Material shown ▸
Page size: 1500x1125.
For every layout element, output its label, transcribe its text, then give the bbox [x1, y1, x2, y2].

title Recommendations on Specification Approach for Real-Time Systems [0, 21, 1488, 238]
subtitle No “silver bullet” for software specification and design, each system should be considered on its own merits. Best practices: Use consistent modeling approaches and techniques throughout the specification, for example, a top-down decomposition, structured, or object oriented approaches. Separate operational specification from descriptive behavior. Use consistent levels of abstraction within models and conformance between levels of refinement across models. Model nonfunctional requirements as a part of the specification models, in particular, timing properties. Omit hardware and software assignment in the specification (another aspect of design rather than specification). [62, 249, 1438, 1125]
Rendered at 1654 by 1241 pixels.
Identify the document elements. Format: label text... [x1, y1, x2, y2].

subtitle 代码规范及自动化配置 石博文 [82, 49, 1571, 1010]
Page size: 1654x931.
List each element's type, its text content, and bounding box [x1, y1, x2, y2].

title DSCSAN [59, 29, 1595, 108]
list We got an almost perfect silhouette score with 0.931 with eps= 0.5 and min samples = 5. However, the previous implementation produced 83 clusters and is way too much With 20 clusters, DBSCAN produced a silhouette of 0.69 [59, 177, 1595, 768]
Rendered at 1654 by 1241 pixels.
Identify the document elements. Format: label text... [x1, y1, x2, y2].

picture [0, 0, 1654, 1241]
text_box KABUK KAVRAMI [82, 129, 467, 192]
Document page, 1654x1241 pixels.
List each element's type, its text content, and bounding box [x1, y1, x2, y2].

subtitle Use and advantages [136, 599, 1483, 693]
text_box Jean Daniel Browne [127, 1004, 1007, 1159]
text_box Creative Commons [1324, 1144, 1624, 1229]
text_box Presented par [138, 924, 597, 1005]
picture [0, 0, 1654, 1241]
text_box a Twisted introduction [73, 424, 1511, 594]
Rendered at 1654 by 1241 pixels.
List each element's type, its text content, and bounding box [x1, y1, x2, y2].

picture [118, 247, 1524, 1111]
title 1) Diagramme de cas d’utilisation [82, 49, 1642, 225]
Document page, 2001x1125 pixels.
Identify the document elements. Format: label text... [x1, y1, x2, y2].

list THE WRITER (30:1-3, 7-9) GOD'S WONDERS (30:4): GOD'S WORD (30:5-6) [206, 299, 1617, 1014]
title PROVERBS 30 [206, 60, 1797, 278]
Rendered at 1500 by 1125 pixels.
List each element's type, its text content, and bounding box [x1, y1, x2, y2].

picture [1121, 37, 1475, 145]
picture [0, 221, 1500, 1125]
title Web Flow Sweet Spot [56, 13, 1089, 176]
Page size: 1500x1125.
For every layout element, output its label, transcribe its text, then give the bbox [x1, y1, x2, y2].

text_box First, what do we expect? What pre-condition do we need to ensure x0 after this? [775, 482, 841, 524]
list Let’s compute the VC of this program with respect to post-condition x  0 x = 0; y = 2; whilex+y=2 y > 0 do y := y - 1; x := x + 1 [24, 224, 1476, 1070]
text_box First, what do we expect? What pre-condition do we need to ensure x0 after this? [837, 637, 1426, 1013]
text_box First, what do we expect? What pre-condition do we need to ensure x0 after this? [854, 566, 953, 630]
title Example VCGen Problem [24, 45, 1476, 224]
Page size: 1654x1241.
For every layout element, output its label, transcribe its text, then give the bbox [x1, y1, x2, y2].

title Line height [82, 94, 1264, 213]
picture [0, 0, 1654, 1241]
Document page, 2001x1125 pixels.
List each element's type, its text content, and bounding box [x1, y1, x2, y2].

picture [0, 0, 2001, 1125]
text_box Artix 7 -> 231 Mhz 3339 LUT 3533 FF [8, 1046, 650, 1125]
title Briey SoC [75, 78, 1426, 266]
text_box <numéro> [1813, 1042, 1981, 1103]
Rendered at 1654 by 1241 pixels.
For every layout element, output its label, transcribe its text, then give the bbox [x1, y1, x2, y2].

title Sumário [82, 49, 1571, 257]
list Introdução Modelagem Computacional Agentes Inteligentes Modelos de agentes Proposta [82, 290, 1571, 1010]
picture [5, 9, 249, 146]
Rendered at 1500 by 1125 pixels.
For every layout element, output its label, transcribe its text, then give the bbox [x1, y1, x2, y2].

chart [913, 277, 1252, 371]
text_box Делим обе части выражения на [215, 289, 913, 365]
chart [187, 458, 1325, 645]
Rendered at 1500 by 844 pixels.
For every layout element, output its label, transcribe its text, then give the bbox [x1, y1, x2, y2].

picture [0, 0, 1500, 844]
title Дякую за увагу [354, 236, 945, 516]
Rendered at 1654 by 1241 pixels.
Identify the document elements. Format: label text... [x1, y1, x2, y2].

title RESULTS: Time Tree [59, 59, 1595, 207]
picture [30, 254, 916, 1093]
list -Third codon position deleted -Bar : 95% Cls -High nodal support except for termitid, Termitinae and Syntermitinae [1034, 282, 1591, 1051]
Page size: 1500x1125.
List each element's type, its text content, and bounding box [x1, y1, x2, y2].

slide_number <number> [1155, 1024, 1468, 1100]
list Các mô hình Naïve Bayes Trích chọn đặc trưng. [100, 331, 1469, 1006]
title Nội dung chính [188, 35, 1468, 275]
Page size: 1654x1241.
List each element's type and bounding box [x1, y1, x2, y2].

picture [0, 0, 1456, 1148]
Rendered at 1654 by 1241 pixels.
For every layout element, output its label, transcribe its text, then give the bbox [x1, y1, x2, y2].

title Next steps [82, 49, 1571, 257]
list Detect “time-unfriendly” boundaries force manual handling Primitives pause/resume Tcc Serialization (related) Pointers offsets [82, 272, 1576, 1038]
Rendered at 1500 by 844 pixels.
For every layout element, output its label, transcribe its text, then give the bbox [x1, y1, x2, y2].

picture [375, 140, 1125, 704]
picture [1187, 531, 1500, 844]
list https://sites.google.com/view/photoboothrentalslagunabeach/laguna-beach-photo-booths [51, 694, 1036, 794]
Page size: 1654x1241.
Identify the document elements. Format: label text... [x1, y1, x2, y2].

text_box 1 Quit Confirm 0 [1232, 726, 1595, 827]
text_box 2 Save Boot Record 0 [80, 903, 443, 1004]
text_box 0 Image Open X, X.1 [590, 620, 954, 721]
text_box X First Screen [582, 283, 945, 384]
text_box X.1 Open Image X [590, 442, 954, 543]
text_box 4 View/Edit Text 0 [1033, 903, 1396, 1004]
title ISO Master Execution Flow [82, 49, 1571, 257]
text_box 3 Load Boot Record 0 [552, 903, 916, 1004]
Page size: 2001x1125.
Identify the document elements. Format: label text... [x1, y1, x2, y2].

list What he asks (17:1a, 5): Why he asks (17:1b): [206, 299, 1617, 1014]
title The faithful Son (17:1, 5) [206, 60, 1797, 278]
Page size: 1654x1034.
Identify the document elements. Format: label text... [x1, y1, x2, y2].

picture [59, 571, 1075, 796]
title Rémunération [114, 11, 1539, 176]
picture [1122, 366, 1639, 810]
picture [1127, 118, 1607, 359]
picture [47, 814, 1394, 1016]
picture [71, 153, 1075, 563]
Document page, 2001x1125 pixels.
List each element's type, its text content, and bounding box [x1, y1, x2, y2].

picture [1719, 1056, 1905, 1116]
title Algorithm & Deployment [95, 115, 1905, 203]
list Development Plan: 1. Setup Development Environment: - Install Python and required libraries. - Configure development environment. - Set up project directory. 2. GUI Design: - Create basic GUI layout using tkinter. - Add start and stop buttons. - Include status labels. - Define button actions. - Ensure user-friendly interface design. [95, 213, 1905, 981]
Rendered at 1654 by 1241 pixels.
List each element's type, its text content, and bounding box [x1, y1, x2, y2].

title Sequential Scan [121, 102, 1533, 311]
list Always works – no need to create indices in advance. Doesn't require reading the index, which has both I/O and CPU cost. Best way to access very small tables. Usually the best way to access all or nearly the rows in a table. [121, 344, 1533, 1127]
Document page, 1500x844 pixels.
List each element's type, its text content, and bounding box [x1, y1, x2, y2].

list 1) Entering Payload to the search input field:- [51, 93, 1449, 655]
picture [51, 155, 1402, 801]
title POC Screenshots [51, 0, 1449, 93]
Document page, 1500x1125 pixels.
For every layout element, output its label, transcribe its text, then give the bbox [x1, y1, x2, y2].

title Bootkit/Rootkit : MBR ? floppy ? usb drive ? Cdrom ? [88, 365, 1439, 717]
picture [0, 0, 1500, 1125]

Written instruction ▸ Reproduce the material between the line holding "Document page, 1654x1241 pixels." and the line holding "title Web Flow Sweet Spot [56, 13, 1089, 176]", inclusive, exactly as it stands.

Written answer ▸
Document page, 1654x1241 pixels.
List each element's type, its text content, and bounding box [x1, y1, x2, y2].

subtitle Use and advantages [136, 599, 1483, 693]
text_box Jean Daniel Browne [127, 1004, 1007, 1159]
text_box Creative Commons [1324, 1144, 1624, 1229]
text_box Presented par [138, 924, 597, 1005]
picture [0, 0, 1654, 1241]
text_box a Twisted introduction [73, 424, 1511, 594]
Rendered at 1654 by 1241 pixels.
List each element's type, its text content, and bounding box [x1, y1, x2, y2].

picture [118, 247, 1524, 1111]
title 1) Diagramme de cas d’utilisation [82, 49, 1642, 225]
Document page, 2001x1125 pixels.
Identify the document elements. Format: label text... [x1, y1, x2, y2].

list THE WRITER (30:1-3, 7-9) GOD'S WONDERS (30:4): GOD'S WORD (30:5-6) [206, 299, 1617, 1014]
title PROVERBS 30 [206, 60, 1797, 278]
Rendered at 1500 by 1125 pixels.
List each element's type, its text content, and bounding box [x1, y1, x2, y2].

picture [1121, 37, 1475, 145]
picture [0, 221, 1500, 1125]
title Web Flow Sweet Spot [56, 13, 1089, 176]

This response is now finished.